Prayers for you Becca may God comfort you.

MHD well done on your book. What a wonderful achievement.

I will pray hard for you today - that you may get respite during the launch. It feels so unfair. Flowers

BlackeyedGruesome · 10/11/2018 10:59

ahhhh, mad hair, forgot to add I have been praying for book and lungs.

more prayer acoming.

Dutchoma · 10/11/2018 10:59

MHD so sorry to hear this. You’ve been in my prayers all this time, but will redouble them now for this event. Apparently my books have already been sent off.

OP posts:
Madhairday · 10/11/2018 14:54

Thanks. I won't be able to go as trying to move from the sofa is too painful and hard.

But my lovely friends are carrying on with it for me.

But I feel so sad today. Sad 😥

Dutchoma · 10/11/2018 15:28

So hard MHD

OP posts:
MsForestierinParis · 10/11/2018 15:33

I'm very sorry to hear this MHD. I am so looking forward to reading the book.

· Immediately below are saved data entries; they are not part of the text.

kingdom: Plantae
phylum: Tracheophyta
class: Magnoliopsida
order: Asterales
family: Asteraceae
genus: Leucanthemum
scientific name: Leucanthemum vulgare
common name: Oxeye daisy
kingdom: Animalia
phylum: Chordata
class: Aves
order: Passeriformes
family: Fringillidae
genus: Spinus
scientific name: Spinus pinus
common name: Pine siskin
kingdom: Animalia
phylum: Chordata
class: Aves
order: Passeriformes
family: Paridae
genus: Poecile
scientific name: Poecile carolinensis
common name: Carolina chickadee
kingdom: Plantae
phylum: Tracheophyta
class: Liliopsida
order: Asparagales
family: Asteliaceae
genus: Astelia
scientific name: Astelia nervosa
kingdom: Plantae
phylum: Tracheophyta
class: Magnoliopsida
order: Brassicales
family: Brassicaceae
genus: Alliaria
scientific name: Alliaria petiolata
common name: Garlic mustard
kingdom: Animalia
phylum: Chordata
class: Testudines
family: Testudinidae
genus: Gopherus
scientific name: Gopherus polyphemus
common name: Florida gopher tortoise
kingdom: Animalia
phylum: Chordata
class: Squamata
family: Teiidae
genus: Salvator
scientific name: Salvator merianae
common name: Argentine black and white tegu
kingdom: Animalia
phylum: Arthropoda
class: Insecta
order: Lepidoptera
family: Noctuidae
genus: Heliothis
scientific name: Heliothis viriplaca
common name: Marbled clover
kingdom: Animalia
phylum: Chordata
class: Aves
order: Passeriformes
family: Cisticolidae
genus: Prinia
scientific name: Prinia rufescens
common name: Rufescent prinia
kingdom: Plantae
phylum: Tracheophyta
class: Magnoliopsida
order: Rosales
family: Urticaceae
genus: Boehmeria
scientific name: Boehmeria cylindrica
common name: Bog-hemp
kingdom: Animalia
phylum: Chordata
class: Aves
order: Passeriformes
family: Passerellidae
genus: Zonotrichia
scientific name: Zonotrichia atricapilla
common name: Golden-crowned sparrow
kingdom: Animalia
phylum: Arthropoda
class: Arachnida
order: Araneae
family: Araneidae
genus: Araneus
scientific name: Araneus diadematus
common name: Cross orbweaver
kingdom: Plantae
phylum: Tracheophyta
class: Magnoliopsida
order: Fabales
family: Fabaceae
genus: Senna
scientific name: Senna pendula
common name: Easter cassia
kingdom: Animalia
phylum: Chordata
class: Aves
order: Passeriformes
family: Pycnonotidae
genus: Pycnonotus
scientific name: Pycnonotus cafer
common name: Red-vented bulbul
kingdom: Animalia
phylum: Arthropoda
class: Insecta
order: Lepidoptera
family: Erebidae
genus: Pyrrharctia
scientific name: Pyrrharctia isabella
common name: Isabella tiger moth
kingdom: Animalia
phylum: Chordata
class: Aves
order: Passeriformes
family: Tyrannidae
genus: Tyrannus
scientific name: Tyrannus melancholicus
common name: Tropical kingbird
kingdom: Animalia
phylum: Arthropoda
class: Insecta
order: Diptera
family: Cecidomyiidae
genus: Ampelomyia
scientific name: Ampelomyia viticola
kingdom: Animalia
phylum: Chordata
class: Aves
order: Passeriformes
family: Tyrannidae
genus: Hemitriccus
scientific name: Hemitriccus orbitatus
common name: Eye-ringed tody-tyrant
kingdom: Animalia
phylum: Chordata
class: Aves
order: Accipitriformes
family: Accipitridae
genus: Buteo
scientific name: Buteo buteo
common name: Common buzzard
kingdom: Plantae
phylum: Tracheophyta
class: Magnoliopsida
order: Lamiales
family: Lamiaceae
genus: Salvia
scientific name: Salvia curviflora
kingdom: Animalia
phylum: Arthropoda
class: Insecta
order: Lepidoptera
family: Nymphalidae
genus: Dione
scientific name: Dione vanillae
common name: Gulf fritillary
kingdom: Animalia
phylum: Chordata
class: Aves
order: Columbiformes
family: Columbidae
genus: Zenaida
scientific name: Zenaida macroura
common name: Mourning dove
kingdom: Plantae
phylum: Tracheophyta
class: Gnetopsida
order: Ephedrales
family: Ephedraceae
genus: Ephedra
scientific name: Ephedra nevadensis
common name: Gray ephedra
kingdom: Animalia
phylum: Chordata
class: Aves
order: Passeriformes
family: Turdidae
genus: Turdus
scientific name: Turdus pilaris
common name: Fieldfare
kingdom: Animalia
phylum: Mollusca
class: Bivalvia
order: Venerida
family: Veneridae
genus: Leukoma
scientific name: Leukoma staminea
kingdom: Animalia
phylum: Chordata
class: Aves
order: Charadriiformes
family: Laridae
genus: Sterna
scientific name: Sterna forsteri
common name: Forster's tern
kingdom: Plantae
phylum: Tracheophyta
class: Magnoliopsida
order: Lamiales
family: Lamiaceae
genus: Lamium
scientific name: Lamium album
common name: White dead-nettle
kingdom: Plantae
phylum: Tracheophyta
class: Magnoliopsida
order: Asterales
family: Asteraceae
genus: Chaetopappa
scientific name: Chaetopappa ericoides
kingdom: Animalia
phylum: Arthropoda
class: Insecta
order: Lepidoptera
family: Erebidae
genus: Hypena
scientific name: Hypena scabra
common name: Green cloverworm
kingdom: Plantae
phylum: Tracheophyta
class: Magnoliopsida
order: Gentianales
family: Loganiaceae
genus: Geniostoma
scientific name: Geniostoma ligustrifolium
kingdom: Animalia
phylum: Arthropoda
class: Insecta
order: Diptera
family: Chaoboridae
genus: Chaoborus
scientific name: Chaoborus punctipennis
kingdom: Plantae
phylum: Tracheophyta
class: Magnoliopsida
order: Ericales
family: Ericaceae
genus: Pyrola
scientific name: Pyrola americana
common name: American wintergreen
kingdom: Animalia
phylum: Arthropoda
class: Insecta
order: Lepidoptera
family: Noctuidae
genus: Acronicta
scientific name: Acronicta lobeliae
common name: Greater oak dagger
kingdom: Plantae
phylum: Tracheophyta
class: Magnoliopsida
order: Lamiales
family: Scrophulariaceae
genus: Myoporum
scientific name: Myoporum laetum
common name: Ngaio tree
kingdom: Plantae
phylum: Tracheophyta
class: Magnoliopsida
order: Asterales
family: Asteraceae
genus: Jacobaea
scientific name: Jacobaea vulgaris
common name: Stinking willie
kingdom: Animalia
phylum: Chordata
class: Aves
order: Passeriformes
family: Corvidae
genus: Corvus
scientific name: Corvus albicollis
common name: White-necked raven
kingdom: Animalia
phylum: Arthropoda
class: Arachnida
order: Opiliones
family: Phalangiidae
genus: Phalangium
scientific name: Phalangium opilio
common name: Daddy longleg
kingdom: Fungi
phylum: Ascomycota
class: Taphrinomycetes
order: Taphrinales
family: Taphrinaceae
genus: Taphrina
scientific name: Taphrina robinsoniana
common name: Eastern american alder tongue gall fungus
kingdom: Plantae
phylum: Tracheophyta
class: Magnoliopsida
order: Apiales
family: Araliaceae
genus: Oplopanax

MsForestierinParis · 10/11/2018 15:34

Gin this calls for gin.

Madhairday · 11/11/2018 15:42

Thank you so much. The event went so well, from what I've been told, and I have some wonderful pictures and video. But it is disappointing. So very disappointing.

I am still really poorly today. Going to try and get in touch with consultant tomorrow.

Love to all of you.

BlackeyedGruesome · 11/11/2018 16:18

So sorry mhd.

Stilllivinginazoo · 11/11/2018 16:29

May I join please?
My D's has been suffering serious anxiety issues and your opening thread prayer is beautiful.ive just copied it for him as I had no idea where to start looking for something like this
Has anyone got any passages they could recommend when anxious or frightened please?

FestiveForestieraNoel · 11/11/2018 17:01

Welcome zoo (wing flaps). I'll have a look to see what I can find.

MHD I'm so sorry you couldn't be there. Hopefully the consultant will have constructive suggestions.